Matthew 23 is precisely what this post is all about. I won’t post the entire chapter here, but I have included the video from the film “Jesus of Nazareth” below that illustrates that particular chapter of Matthew quite well. As the scriptures tell us, Jesus raised a man from the dead…RAISED A MAN FROM THE DEAD…in the presence of many people, and upon entering Jerusalem, instead of entering triumphantly on a majestic steed, he rode on the foal of an ass…he rode a humble and small donkey. The historical significance of this cannot be understated. In those days, Caesar was “god” and the Roman Empire was THE empire. There was no other king or god but Caesar, who was believed to be the “son of the gods” by the Romans. When Caesar came, there was a great entrance, with majestic steeds and chariots and fanfare…this was the Emperor himself…the “god” whom all must bow down to or be killed!
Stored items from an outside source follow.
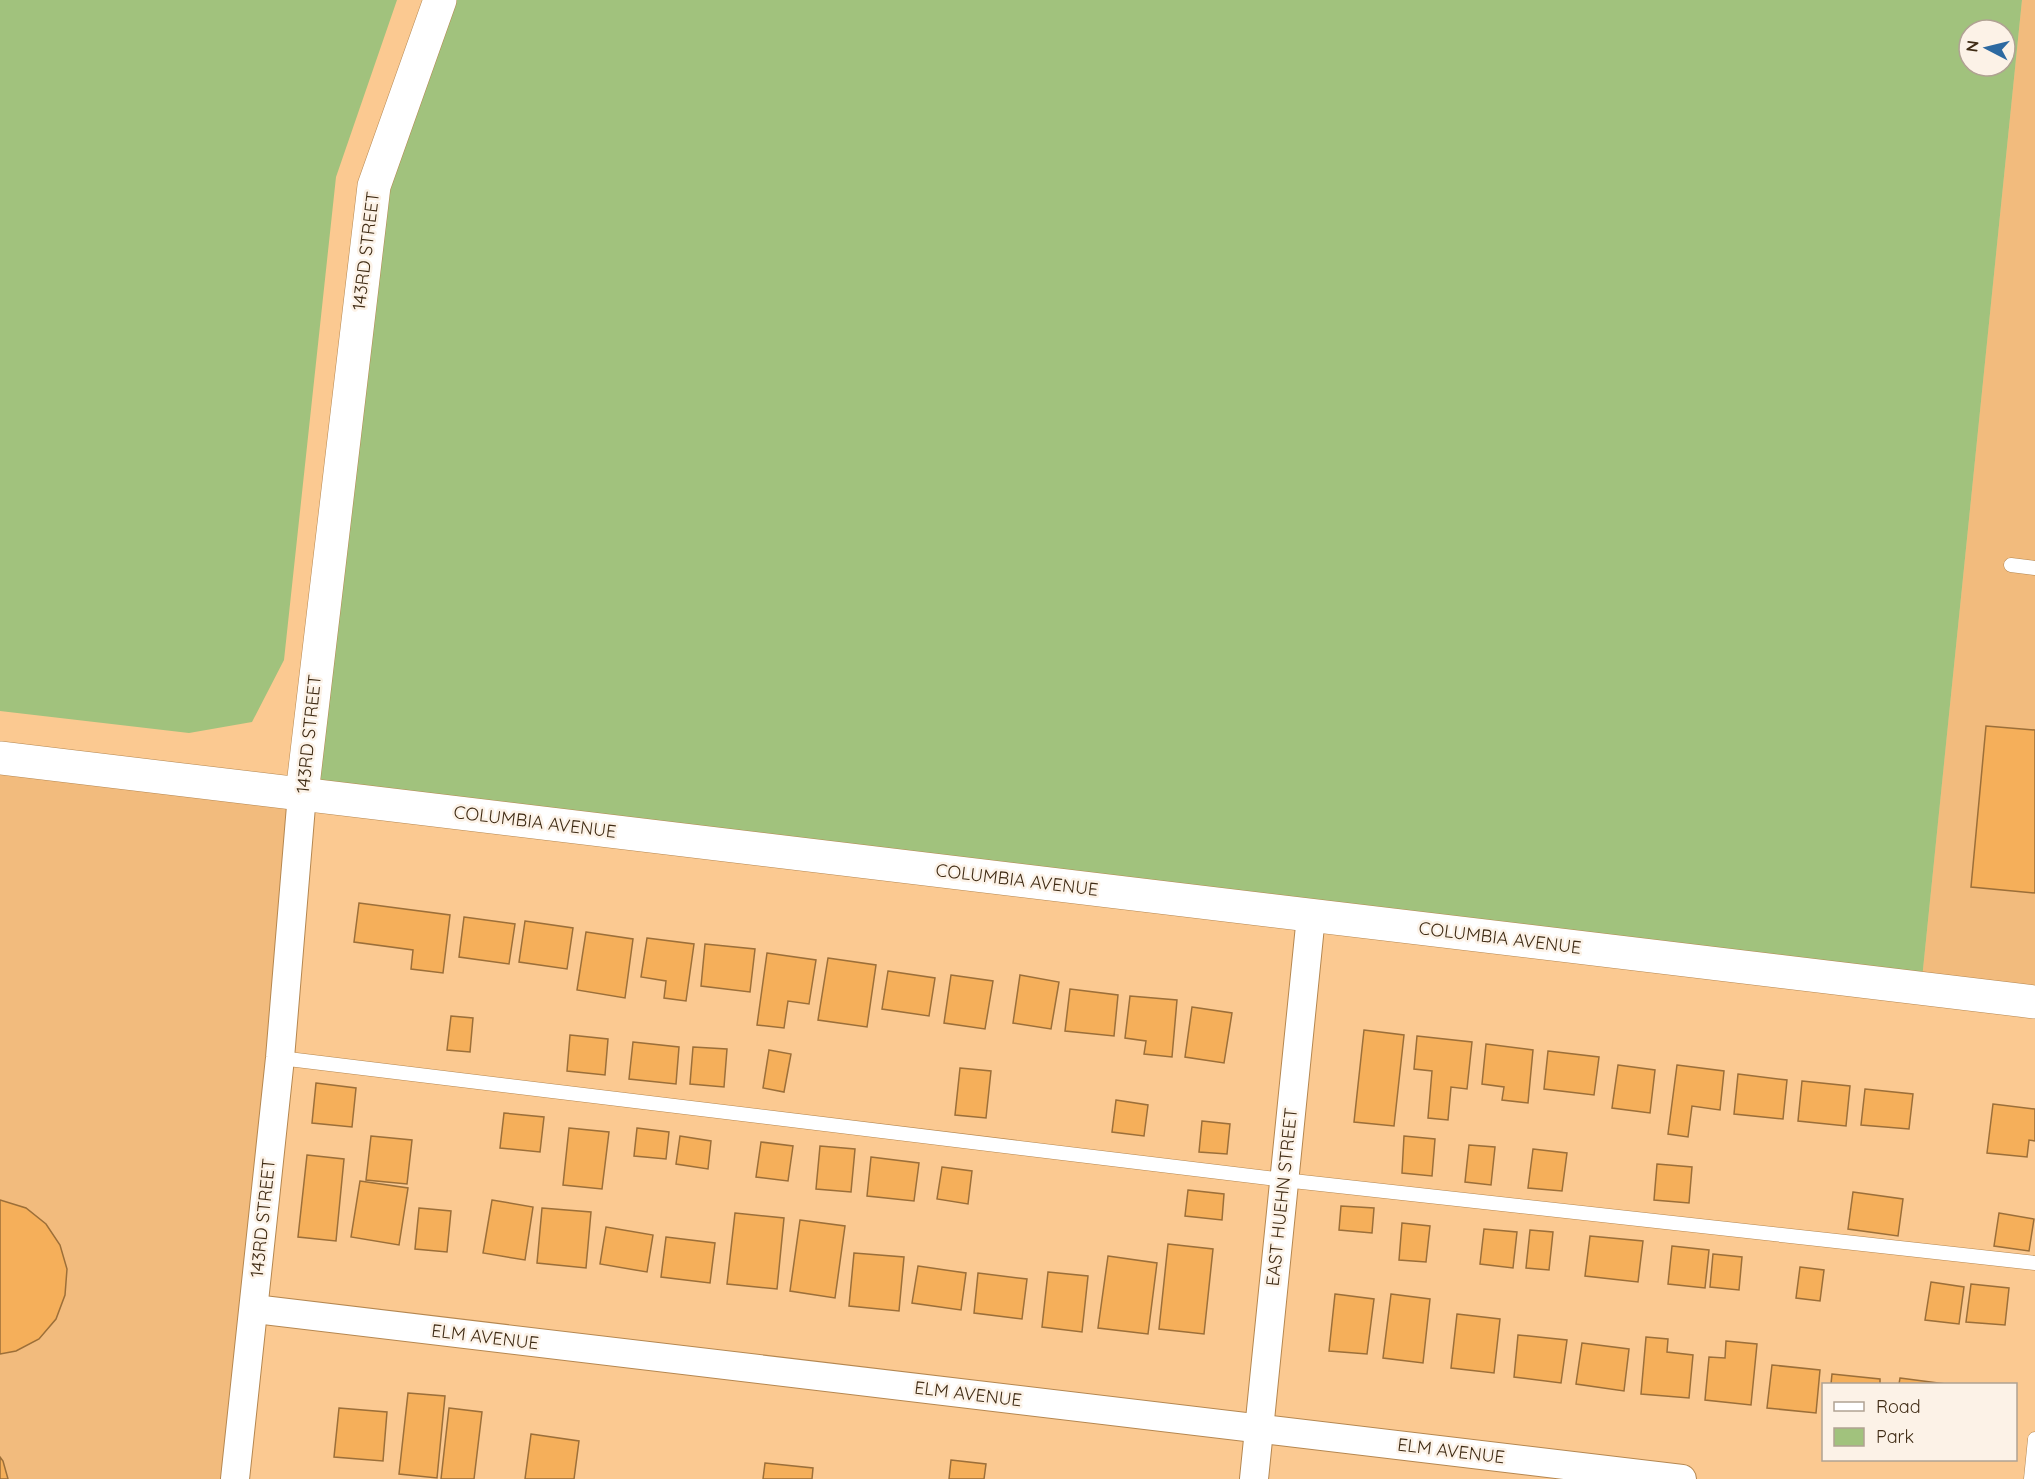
<svg xmlns="http://www.w3.org/2000/svg" width="2035" height="1479" viewBox="0 0 2035 1479" font-family="Quicksand,sans-serif">
<style>
.built{fill:#f2bb7d}
.green{fill:#a1c27d;fill-rule:evenodd}
.building{fill:#f5af5a;stroke:#9c6f39;stroke-width:1.5}
.lines{fill:none;stroke-linecap:round;stroke-linejoin:round}
.lane-casing{stroke:#b58750;stroke-width:15}
.street-casing{stroke:#b58750;stroke-width:30}
.secondary-casing{stroke:#b58750;stroke-width:34}
.lane{stroke:#fff;stroke-width:14}
.street{stroke:#fff;stroke-width:28}
.secondary{stroke:#fff;stroke-width:33}
.labels{text-anchor:middle;stroke-width:5;stroke-linejoin:round;paint-order:stroke}
.street-label{font-size:18px;fill:#3f2b14;stroke:#fcf2e7}
</style>
<rect width="100%" height="100%" fill="#fbc991"/>
<g class="built">
<path d="M 2022,0 L 2035,0 L 2035,1002 L 1921,989 Z"/>
<path d="M 0,758 L 302,794 L 236,1479 L 0,1479 Z"/>
</g>
<g class="green">
<path d="M 0,0 L 397,0 L 336,177 L 284,660 L 252,722 L 189,733 L 0,711 Z"/>
<path d="M 440,0 L 2022,0 L 1921,989 L 302,794 L 374,186 ZM 1969,30 L 2005,30 L 2005,66 L 1969,66 Z"/>
</g>
<g class="building">
<path d="M 1986,726 L 2035,730 L 2035,893 L 1971,887 Z"/>
<path d="M 359,903 L 450,915 L 443,973 L 411,969 L 413,950 L 354,942 Z"/>
<path d="M 464,917 L 515,924 L 509,964 L 459,957 Z"/>
<path d="M 525,921 L 573,928 L 567,969 L 519,962 Z"/>
<path d="M 586,932 L 633,939 L 625,998 L 577,990 Z"/>
<path d="M 647,938 L 694,944 L 686,1001 L 664,998 L 666,981 L 641,977 Z"/>
<path d="M 705,944 L 755,949 L 750,992 L 701,986 Z"/>
<path d="M 767,953 L 816,960 L 809,1004 L 788,1001 L 784,1028 L 757,1025 Z"/>
<path d="M 828,958 L 876,965 L 867,1027 L 818,1020 Z"/>
<path d="M 888,971 L 935,978 L 929,1016 L 882,1009 Z"/>
<path d="M 951,975 L 993,981 L 985,1029 L 944,1023 Z"/>
<path d="M 1020,975 L 1059,982 L 1051,1029 L 1013,1023 Z"/>
<path d="M 1070,989 L 1118,995 L 1114,1036 L 1065,1031 Z"/>
<path d="M 1130,996 L 1177,1000 L 1172,1057 L 1144,1054 L 1146,1041 L 1125,1038 Z"/>
<path d="M 1192,1007 L 1232,1013 L 1224,1063 L 1185,1057 Z"/>
<path d="M 451,1016 L 473,1018 L 470,1052 L 447,1050 Z"/>
<path d="M 1364,1030 L 1404,1035 L 1394,1126 L 1354,1122 Z"/>
<path d="M 570,1035 L 608,1039 L 605,1075 L 567,1071 Z"/>
<path d="M 1417,1036 L 1472,1042 L 1467,1089 L 1451,1087 L 1448,1120 L 1428,1118 L 1432,1071 L 1414,1069 Z"/>
<path d="M 633,1042 L 679,1047 L 676,1084 L 629,1079 Z"/>
<path d="M 1486,1044 L 1533,1050 L 1528,1103 L 1502,1100 L 1504,1087 L 1482,1084 Z"/>
<path d="M 693,1047 L 727,1049 L 724,1087 L 690,1084 Z"/>
<path d="M 769,1050 L 791,1054 L 784,1092 L 763,1088 Z"/>
<path d="M 1548,1051 L 1599,1057 L 1594,1095 L 1544,1089 Z"/>
<path d="M 1618,1065 L 1655,1070 L 1650,1113 L 1612,1108 Z"/>
<path d="M 1677,1065 L 1724,1071 L 1720,1110 L 1692,1106 L 1688,1137 L 1668,1134 Z"/>
<path d="M 960,1068 L 991,1071 L 986,1118 L 955,1115 Z"/>
<path d="M 1738,1074 L 1787,1080 L 1783,1119 L 1734,1114 Z"/>
<path d="M 1802,1081 L 1850,1086 L 1846,1126 L 1798,1121 Z"/>
<path d="M 316,1083 L 356,1088 L 352,1127 L 312,1123 Z"/>
<path d="M 1865,1089 L 1913,1094 L 1909,1129 L 1861,1125 Z"/>
<path d="M 1116,1100 L 1148,1105 L 1144,1136 L 1112,1132 Z"/>
<path d="M 1993,1104 L 2035,1109 L 2035,1141 L 2029,1140 L 2027,1157 L 1987,1153 Z"/>
<path d="M 504,1113 L 544,1117 L 540,1152 L 500,1148 Z"/>
<path d="M 1202,1121 L 1230,1124 L 1227,1154 L 1199,1152 Z"/>
<path d="M 569,1128 L 609,1132 L 602,1189 L 563,1185 Z"/>
<path d="M 637,1128 L 669,1132 L 666,1159 L 634,1156 Z"/>
<path d="M 371,1136 L 412,1140 L 407,1184 L 366,1180 Z"/>
<path d="M 680,1136 L 711,1141 L 708,1169 L 676,1164 Z"/>
<path d="M 1404,1136 L 1435,1139 L 1432,1176 L 1402,1173 Z"/>
<path d="M 761,1142 L 793,1146 L 788,1181 L 756,1177 Z"/>
<path d="M 1469,1145 L 1495,1147 L 1491,1185 L 1465,1182 Z"/>
<path d="M 820,1146 L 855,1149 L 851,1192 L 816,1189 Z"/>
<path d="M 1533,1149 L 1567,1153 L 1562,1191 L 1528,1188 Z"/>
<path d="M 307,1155 L 344,1159 L 336,1241 L 298,1237 Z"/>
<path d="M 871,1157 L 919,1163 L 914,1201 L 867,1196 Z"/>
<path d="M 1657,1164 L 1692,1167 L 1689,1203 L 1654,1200 Z"/>
<path d="M 942,1167 L 972,1171 L 968,1204 L 937,1199 Z"/>
<path d="M 360,1181 L 408,1188 L 399,1245 L 351,1237 Z"/>
<path d="M 1188,1190 L 1224,1194 L 1222,1220 L 1185,1216 Z"/>
<path d="M 1853,1192 L 1903,1199 L 1898,1236 L 1848,1229 Z"/>
<path d="M 0,1200 L 26,1208 L 46,1224 L 60,1245 L 67,1269 L 65,1295 L 56,1319 L 39,1339 L 16,1351 L 0,1354 Z"/>
<path d="M 492,1200 L 533,1207 L 525,1260 L 483,1253 Z"/>
<path d="M 1341,1206 L 1374,1208 L 1372,1233 L 1339,1230 Z"/>
<path d="M 419,1208 L 451,1211 L 447,1252 L 415,1249 Z"/>
<path d="M 542,1208 L 591,1212 L 586,1268 L 537,1263 Z"/>
<path d="M 735,1213 L 784,1218 L 777,1289 L 727,1284 Z"/>
<path d="M 1999,1213 L 2034,1219 L 2029,1251 L 1994,1246 Z"/>
<path d="M 800,1220 L 845,1226 L 835,1298 L 790,1291 Z"/>
<path d="M 1402,1223 L 1430,1226 L 1426,1262 L 1399,1260 Z"/>
<path d="M 606,1227 L 653,1235 L 647,1272 L 600,1264 Z"/>
<path d="M 1484,1229 L 1517,1232 L 1513,1268 L 1480,1264 Z"/>
<path d="M 1530,1230 L 1553,1232 L 1549,1270 L 1526,1268 Z"/>
<path d="M 1590,1236 L 1643,1241 L 1638,1282 L 1585,1276 Z"/>
<path d="M 666,1237 L 715,1243 L 710,1283 L 661,1277 Z"/>
<path d="M 1168,1244 L 1213,1249 L 1204,1334 L 1159,1329 Z"/>
<path d="M 1672,1246 L 1709,1250 L 1705,1288 L 1668,1284 Z"/>
<path d="M 854,1253 L 904,1257 L 899,1311 L 849,1306 Z"/>
<path d="M 1713,1254 L 1742,1257 L 1739,1290 L 1710,1287 Z"/>
<path d="M 1108,1256 L 1157,1263 L 1148,1334 L 1098,1328 Z"/>
<path d="M 918,1266 L 966,1273 L 961,1310 L 912,1303 Z"/>
<path d="M 1800,1267 L 1824,1270 L 1820,1301 L 1796,1298 Z"/>
<path d="M 1048,1272 L 1088,1276 L 1082,1332 L 1042,1327 Z"/>
<path d="M 978,1273 L 1027,1279 L 1022,1319 L 974,1313 Z"/>
<path d="M 1931,1282 L 1964,1287 L 1959,1324 L 1925,1320 Z"/>
<path d="M 1971,1284 L 2009,1288 L 2005,1325 L 1966,1322 Z"/>
<path d="M 1335,1294 L 1374,1299 L 1367,1354 L 1329,1351 Z"/>
<path d="M 1391,1294 L 1430,1299 L 1423,1363 L 1383,1358 Z"/>
<path d="M 1457,1314 L 1500,1319 L 1494,1373 L 1451,1368 Z"/>
<path d="M 1518,1335 L 1567,1340 L 1561,1383 L 1514,1377 Z"/>
<path d="M 1646,1337 L 1668,1339 L 1667,1352 L 1693,1355 L 1689,1398 L 1641,1394 Z"/>
<path d="M 1726,1341 L 1757,1344 L 1751,1405 L 1705,1400 L 1709,1357 L 1725,1358 Z"/>
<path d="M 1582,1343 L 1629,1349 L 1624,1391 L 1576,1384 Z"/>
<path d="M 1772,1365 L 1820,1370 L 1816,1413 L 1767,1408 Z"/>
<path d="M 1832,1374 L 1880,1379 L 1880,1384 L 1831,1384 Z"/>
<path d="M 1900,1378 L 1946,1384 L 1899,1384 Z"/>
<path d="M 408,1393 L 445,1396 L 437,1478 L 399,1474 Z"/>
<path d="M 339,1408 L 387,1412 L 383,1461 L 334,1457 Z"/>
<path d="M 449,1408 L 482,1412 L 474,1479 L 441,1479 Z"/>
<path d="M 531,1434 L 579,1441 L 574,1479 L 525,1479 Z"/>
<path d="M 0,1457 L 3,1461 L 8,1479 L 0,1479 Z"/>
<path d="M 951,1460 L 986,1464 L 984,1479 L 949,1479 Z"/>
<path d="M 765,1463 L 813,1468 L 812,1479 L 763,1479 Z"/>
</g>
<g class="lines">
<defs>
<g id="lane">
<path d="M 2011,565 L 2035,568"/>
<path d="M 280,1058 L 1284,1180 L 2035,1263"/>
<path d="M 2031,1479 L 2035,1439"/>
</g>
<g id="street">
<path d="M 254,1309 L 1682,1479"/>
<path d="M 235,1479 L 280,1058 L 302,794"/>
<path d="M 1254,1479 L 1311,916"/>
</g>
<g id="secondary">
<path d="M 0,758 L 2035,1002"/>
<path d="M 302,794 L 374,186 L 440,0"/>
</g>
</defs>
<use href="#lane" class="lane-casing"/>
<use href="#street" class="street-casing"/>
<use href="#secondary" class="secondary-casing"/>
<use href="#lane" class="lane"/>
<use href="#street" class="street"/>
<use href="#secondary" class="secondary"/>
</g>
<g class="labels">
<g class="street-label">
<text transform="translate(366 251) rotate(-83)" y="6">143RD STREET</text>
<text transform="translate(309 734) rotate(-84)" y="6">143RD STREET</text>
<text transform="translate(535 822) rotate(7)" y="6">COLUMBIA AVENUE</text>
<text transform="translate(1017 880) rotate(7)" y="6">COLUMBIA AVENUE</text>
<text transform="translate(1500 938) rotate(7)" y="6">COLUMBIA AVENUE</text>
<text transform="translate(1282 1197) rotate(-84)" y="6">EAST HUEHN STREET</text>
<text transform="translate(263 1218) rotate(-84)" y="6">143RD STREET</text>
<text transform="translate(485 1337) rotate(7)" y="6">ELM AVENUE</text>
<text transform="translate(968 1394) rotate(7)" y="6">ELM AVENUE</text>
<text transform="translate(1451 1451) rotate(7)" y="6">ELM AVENUE</text>
</g>
</g>
<rect x="1822" y="1383" width="195" height="78" fill="#fcf2e7" stroke="#b0a293" stroke-width="1.5"/>
<rect x="1834" y="1402" width="30" height="9" fill="#ffffff" stroke="#b0a293" stroke-width="1.5"/>
<text x="1876" y="1413" font-size="18" fill="#3f2b14">Road</text>
<rect x="1834" y="1428" width="30" height="18" fill="#a1c27d" stroke="#b0a293" stroke-width="1.5"/>
<text x="1876" y="1443" font-size="18" fill="#3f2b14">Park</text>
<g transform="translate(1987 48) rotate(277)"><circle r="28" fill="#fcf2e7" stroke="#b0a293" stroke-width="1.5"/>
<path d="M0-4.5L10 22L0 15L-10 22Z" fill="#2d69a0"/>
<text y="-9" font-size="16" font-weight="bold" text-anchor="middle" fill="#3f2b14">N</text>
</g>
</svg>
When the real and true God actually enters, he rides in on the child of an ass…not even the ass itself…and people wave and lay palm branches at His feet. It was pure mockery of the empire, dangerous or bold, however you count it, but it showed the humility and humor of the true King. Of course, despite the pep rally that Jesus received, many of the same people who proclaimed “Hosanna!” also called for his crucifixion not much later when he said things they did not like, such as,
“Woe to you, Scribes & Pharisees, hypocrites all!” or “Do not place treasures for yourselves on the earth, where moths and corrosion disfigure and where thieves break in and steal. But place treasures for yourselves in Heaven, where neither moths nor corrosion disfigure and where thieves neither break in nor steal. For where your treasure is, there is your heart also...” – Matthew 23:13-14 & 6:19-21
Humans are fickle it would seem, and so is life itself. It is fleeting and fading and is gone in a flash. We are but asses and dust, storing up treasures for moth and rust to destroy. Perhaps we all should be listening to the words of the man we claim to be our Savior, and store up treasures in Heaven instead…and the only way to do that, at least by His command, is to love everyone as much as you love yourself and leave the judging to God. If your treasure is in feeling safe and secure and a part of the religious elite here and now, then your heart will be there also, and it can’t help but be corrupted by those things. If, however, your treasure is in a world that surpasses pain and labels and the feeling of superiority over one another, and rejoices in love and mercy, then you will already see that it is something worth working towards here and now, and you need no more faith than the tiniest bit contained in the mustard seed to see that “Thy Kingdom come, Thy Will be done, on earth as it is in heaven” is already possible if you yourself start to make it so yourself. What say you? Will you be asses and dust trusting in moth and rust, or will you choose the Cross and crucify your own self-righteousness to truly become the answer to the prayers others pray; for mercy, for justice, for peace, for faith, and above all for friendship and for love?